|
Hello,
I'm encountering an issue when running the daos cont create command on my DAOS setup. The command fails with a "Transport layer mercury error." Below are the details of the error and my setup:
Command and Error Message:
[root@client2 ~]# daos cont create tank --label mycont
external ERR # [5323.920594] mercury->msg: [error] /builddir/build/BUILD/mercury-2.1.0rc4/src/na/na_ofi.c:3047
# na_ofi_msg_send(): fi_tsend() failed, rc: -2 (No such file or directory)
external ERR # [5323.921055] mercury->hg: [error] /builddir/build/BUILD/mercury-2.1.0rc4/src/mercury_core.c:2727
# hg_core_forward_na(): Could not post send for input buffer (NA_NOENTRY)

* SOURCE DATA *

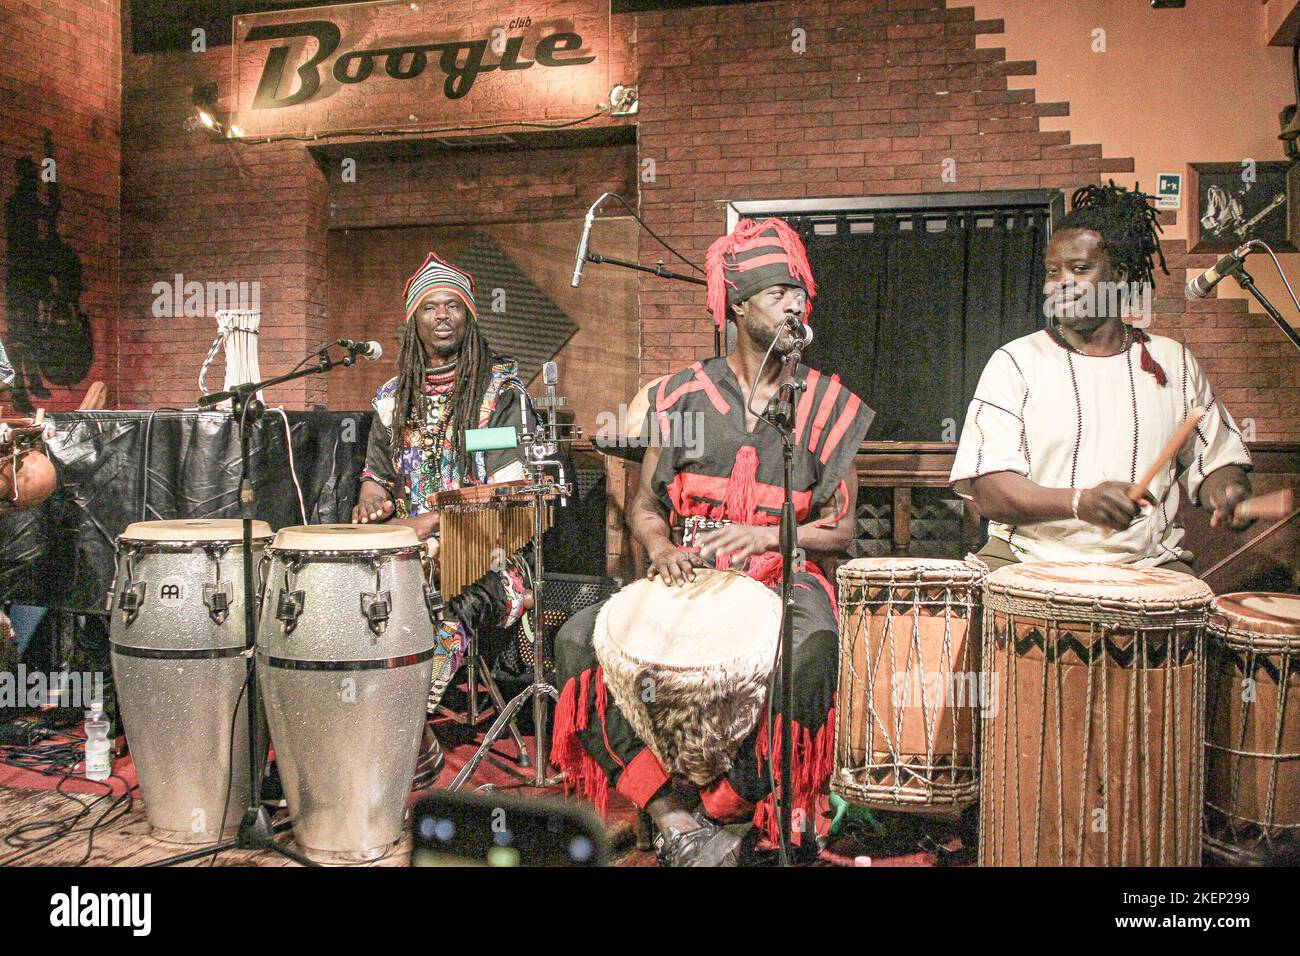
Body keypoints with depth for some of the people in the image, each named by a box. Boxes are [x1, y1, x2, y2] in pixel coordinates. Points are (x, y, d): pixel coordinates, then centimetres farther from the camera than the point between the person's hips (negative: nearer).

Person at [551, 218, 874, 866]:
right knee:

* TO DO *
From the forum post about the DAOS container error, copy out the text between "external ERR # [5323.921055]" and "input buffer (NA_NOENTRY)", inclusive.

* REPLY *
external ERR # [5323.921055] mercury->hg: [error] /builddir/build/BUILD/mercury-2.1.0rc4/src/mercury_core.c:2727
# hg_core_forward_na(): Could not post send for input buffer (NA_NOENTRY)